The Nation has different types of schools, which span three states (Arizona, New Mexico and Utah) — public, Bureau of Indian Education operated, tribally-controlled, private, parochial and charter schools.
Each of those schools has its local authority/oversight and governance.
“Most important, each school has individual needs,” Nez said. “In order for schools to craft a responsive and personalized school re-entry plan, school leaders are encouraged to use their state school re-entry plan and local demographics and health information.”
DODE is encouraging school leaders to involve their stakeholders in their planning process because of the public health safety issue of reopening schools.
“Transparency is key,” Nez said. “DODE has shared resources with school leaders on surveys that they can utilize. We understand that parents and students are very concerned about the reopening of schools and rightfully so. There are many uncertainties and much we have yet to learn about COVID-19, but proper planning and mitigation strategies will help school officials and students be more prepared.”
Nez said the DODE closed a parent survey and a principal survey and are compiling the information.
Nez said in a virtual forum July 22, this was one way for school principals and a member of their school boards to hear from the Navajo Department of Health, Epidemiology and the Centers for Disease Control and Prevention (CDC) on COVID-19 data and the recommended guidelines for reopening schools.
DODE is also involved in some initiatives to support family nutrition and building an infrastructure for internet connection for students at all levels, preschool through college, Nez said.
“Food security was an issue at the onset of school closure (The Navajo Nation shut down all schools in mid-March),” Nez said. “DODE has provided student enrollment numbers to non-profit organizations to secure food boxes that are distributed to families.

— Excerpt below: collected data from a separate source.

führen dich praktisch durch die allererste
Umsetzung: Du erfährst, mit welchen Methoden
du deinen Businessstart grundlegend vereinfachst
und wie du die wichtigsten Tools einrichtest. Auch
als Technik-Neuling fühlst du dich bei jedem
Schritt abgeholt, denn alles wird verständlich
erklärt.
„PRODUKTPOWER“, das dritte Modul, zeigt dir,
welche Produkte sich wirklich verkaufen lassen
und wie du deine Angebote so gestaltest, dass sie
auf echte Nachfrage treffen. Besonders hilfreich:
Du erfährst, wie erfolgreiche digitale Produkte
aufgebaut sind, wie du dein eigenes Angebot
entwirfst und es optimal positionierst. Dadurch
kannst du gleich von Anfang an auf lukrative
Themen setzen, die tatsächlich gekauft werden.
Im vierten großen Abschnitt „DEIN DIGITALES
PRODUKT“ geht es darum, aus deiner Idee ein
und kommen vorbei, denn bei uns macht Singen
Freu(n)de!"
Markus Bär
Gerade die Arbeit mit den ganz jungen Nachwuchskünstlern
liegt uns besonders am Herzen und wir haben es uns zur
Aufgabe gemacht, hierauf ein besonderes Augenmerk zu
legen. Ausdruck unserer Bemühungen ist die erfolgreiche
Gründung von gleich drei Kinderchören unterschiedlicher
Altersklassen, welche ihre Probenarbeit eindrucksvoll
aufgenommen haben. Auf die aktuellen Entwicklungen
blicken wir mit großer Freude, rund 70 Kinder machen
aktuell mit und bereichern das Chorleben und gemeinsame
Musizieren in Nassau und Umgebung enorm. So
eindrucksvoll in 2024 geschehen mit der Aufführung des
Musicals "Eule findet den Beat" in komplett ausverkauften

Other donations are in process based on survey results from schools regarding technology.”
Nez said, based on CDC guidelines for reopening schools, virtual learning is one that poses the least risk in the spread of COVID-19.
“We recognize that many schools will explore this format of learning and, therefore, DODE is actively addressing the digital divide and to getting student learning and teaching online in the most expeditious way,” he said.
Schools throughout Arizona will be required to begin classes on their normal start date, according to Gov.Doug Ducey and will need to provide instruction for the full 180 required school days, starting with remote online classes.